Like many of my countrymen, I’m proud to be Irish. Being Irish brings certain traits with it: a general (and abhorrent) dislike of them from across the water, a pride in our arts and heritage, and a devotion to our sports teams. We love being Irish and we love following our sports teams. No matter where we play, there is always a large and vocal presence of Irish people to support our own and while I’m in no doubt that the importance/uniqueness of this is overstated by ourselves, we are a nation of sports lovers.
In return for this devotion, we expect many things in return, most notably pride in the shirt/flag. We want our sports stars to represent Ireland with dignity, honour and most importantly passion because they are representing more than just the island of Ireland; they’re representing the sport mad community that lives here too. Be it rugby, football or Gaelic games, when our men/women represent Ireland, they become an extension of each sports fan in this country.

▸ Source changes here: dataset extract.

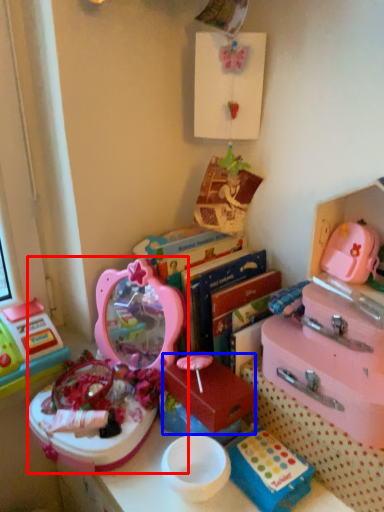
Question: Among these objects, which one is farthest to the camera, toy (highlighted by a red box) or storage box (highlighted by a blue box)?

Choices:
 (A) toy
 (B) storage box

Answer: (B)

Yet the essence of this Irish-ness, and indeed of other nationalities, has become weakened in recent times. In athletics we have seen Africans such as Rashid Ramzi, Stephen Chorono (Saif Saaeed Shaheen) and Albert Chepkurui (Ahmad Hassan Abdullah) defect from their home nations and instead compete for Asian countries such as Qatar and Bahrain, often for no reason other than financial reward. We here in Ireland aren’t immune to allegiance switching – who can forget the ‘Oi-rish’ football legends such as John Aldridge, Ray Houghton and Terry Phelan. These are players who were adored by the Green Army for their exploits on the field, as was their English manager, even if their passports and birth certs weren’t from this country.
So does it matter where someone comes from? There are reports that Ireland boss Giovanni Trapattoni will look to take advantage of new citizenship rules from FIFA and invite players such as Kevin Nolan to line out for Ireland. He’s become available now that FIFA say he and other players are eligible, even if they’ve played for other nations at an underage level, in Nolan’s case England. He qualifies for Ireland under ancestry rules, though oddly he also qualifies to play for the Netherlands. Would the Dutch be happy to see a Scouser called Nolan lining out for them?

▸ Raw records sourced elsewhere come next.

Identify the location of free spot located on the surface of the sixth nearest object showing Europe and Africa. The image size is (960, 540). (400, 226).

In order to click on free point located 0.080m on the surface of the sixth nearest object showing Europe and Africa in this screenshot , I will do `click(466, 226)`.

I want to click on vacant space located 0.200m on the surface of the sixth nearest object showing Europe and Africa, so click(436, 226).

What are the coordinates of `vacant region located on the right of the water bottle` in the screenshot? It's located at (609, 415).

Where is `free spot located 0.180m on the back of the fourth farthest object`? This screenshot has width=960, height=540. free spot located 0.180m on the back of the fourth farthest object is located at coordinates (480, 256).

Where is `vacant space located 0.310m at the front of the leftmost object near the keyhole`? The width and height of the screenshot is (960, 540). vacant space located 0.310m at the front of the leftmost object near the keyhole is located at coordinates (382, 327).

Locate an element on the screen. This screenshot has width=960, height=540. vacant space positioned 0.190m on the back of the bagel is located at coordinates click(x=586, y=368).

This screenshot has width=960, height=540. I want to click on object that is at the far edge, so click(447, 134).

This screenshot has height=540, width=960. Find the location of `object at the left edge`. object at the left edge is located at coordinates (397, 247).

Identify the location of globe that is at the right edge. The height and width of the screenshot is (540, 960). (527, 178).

In an increasingly globalized world, people’s nationalities have become less defined than they once were. A growing number of athletes will have a choice between two or more countries, as Aldridge and Houghton had in the 1980s. They chose Ireland, and represented us well, so maybe being from this little island isn’t that big a deal after all. Maybe we just want our sports stars to play as if they are one of our own.